**Instruções da tarefa**: Copie sem alterações a parte do texto sobre a mente e o Eu que vai de "Assim, podemos respirar" até "que somos Ele.".

**Texto**:

════════════════

A mente se instrumentaliza do cérebro para atuar no meio exterior, mas, psiquicamente ela preenche todo o corpo. E, curiosamente, a observação corriqueira mostra que, inclusive, nossas vestes, fazem parte deste “corpo mental” que nossa imagem corporal idealiza. A personalidade se expressa na maneira de cada um se vestir.
Psiquicamente nós nos “enxergamos” dentro de um espaço físico cujos limites percebemos inconscientemente e exteriorizamos para além das dimensões do nosso corpo, a influência da nossa mente. O ambiente próximo de onde nos acomodamos constrói uma “psicosfera” onde se faz sentir as oscilações do nosso psiquismo.
Cada um de nós tem noção exata da sua individualidade mesmo reconhecendo nossa incapacidade de dominar por inteiro as atividades do nosso organismo. Temos sistemas de controle autônomo para nossas atividades viscerais e que independem da vigilância da nossa vontade.
Assim, podemos respirar normalmente sem qualquer comando para os nossos pulmões. Da mesma maneira, bate o coração e circula nosso sangue sem o controle da nossa vontade.
Outro “controle” mental inconsciente atua flexibilizando a contratura ou o relaxamento de grupos musculares que mantém nossa postura corporal. Sem ele nós andaríamos rígidos e robotizados ou desmantelaríamos como bonecos de pano.
Há porém, dentro deste mosaico de funções da mente, um fator integrador da nossa individualidade que é nossa consciência do Eu.
Cada um de nós tem a posse dos seus órgãos, das suas pernas, das suas mãos, do seu coração e até mesmo dos seus sentimentos, das suas emoções e da própria consciência. Porém, nenhuma destas partes é a essência de si mesmo. O Eu é nossa própria individualidade personalizada e , mesmo sem sabermos claramente o que Ele é, podemos ter a consciência de que somos Ele.
É interessante percebermos que o Eu parece ser o autor de um fluxo contínuo de idéias, que atua em nível consciente ou não de nossas decisões e comportamentos.
Neste ponto, podemos destacar que, neurologicamente, consciência e inconsciente poderiam ser apenas estágios mentais em hierarquias diferentes, mas, essencialmente uma mesma função que implica na presença do Eu.
A atividade contínua deste Eu nos mantém “ouvindo” uma voz interior que nos faz participar dos jogos da vida.

════════════════

**Dados fornecidos**:

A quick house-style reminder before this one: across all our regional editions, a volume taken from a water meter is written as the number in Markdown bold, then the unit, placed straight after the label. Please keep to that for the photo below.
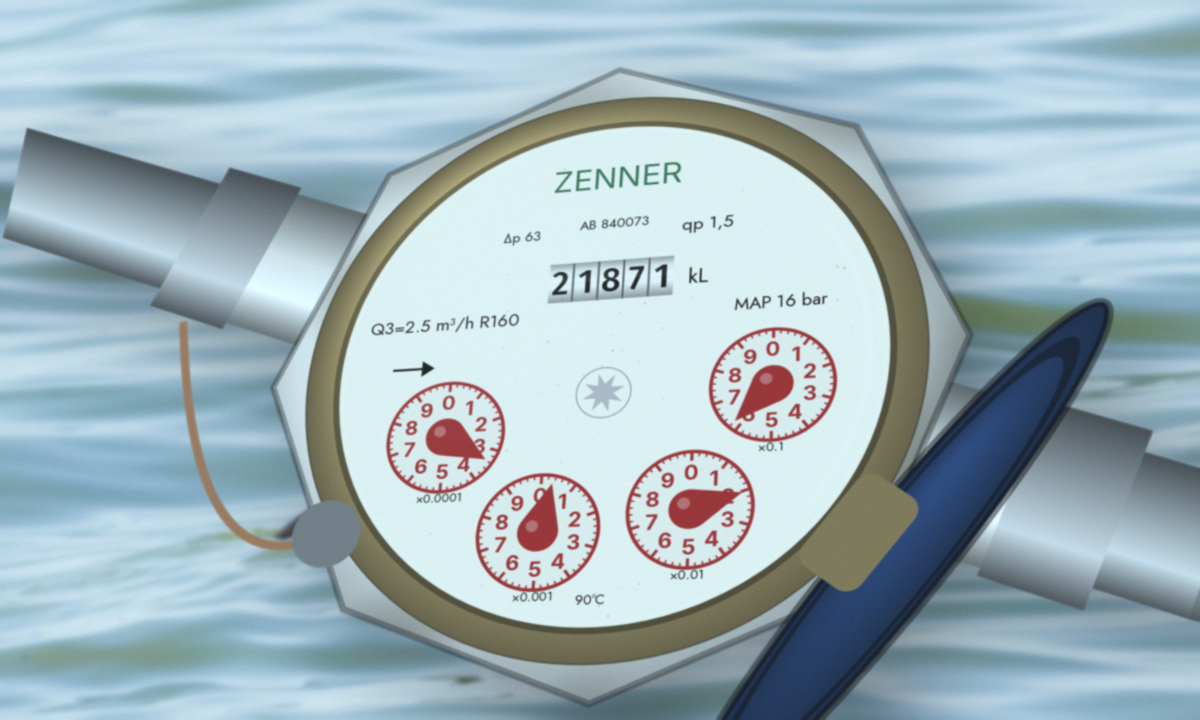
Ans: **21871.6203** kL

════════════════

**Resolução comentada**:
Assim, podemos respirar normalmente sem qualquer comando para os nossos pulmões. Da mesma maneira, bate o coração e circula nosso sangue sem o controle da nossa vontade.
Outro “controle” mental inconsciente atua flexibilizando a contratura ou o relaxamento de grupos musculares que mantém nossa postura corporal. Sem ele nós andaríamos rígidos e robotizados ou desmantelaríamos como bonecos de pano.
Há porém, dentro deste mosaico de funções da mente, um fator integrador da nossa individualidade que é nossa consciência do Eu.
Cada um de nós tem a posse dos seus órgãos, das suas pernas, das suas mãos, do seu coração e até mesmo dos seus sentimentos, das suas emoções e da própria consciência. Porém, nenhuma destas partes é a essência de si mesmo. O Eu é nossa própria individualidade personalizada e , mesmo sem sabermos claramente o que Ele é, podemos ter a consciência de que somos Ele.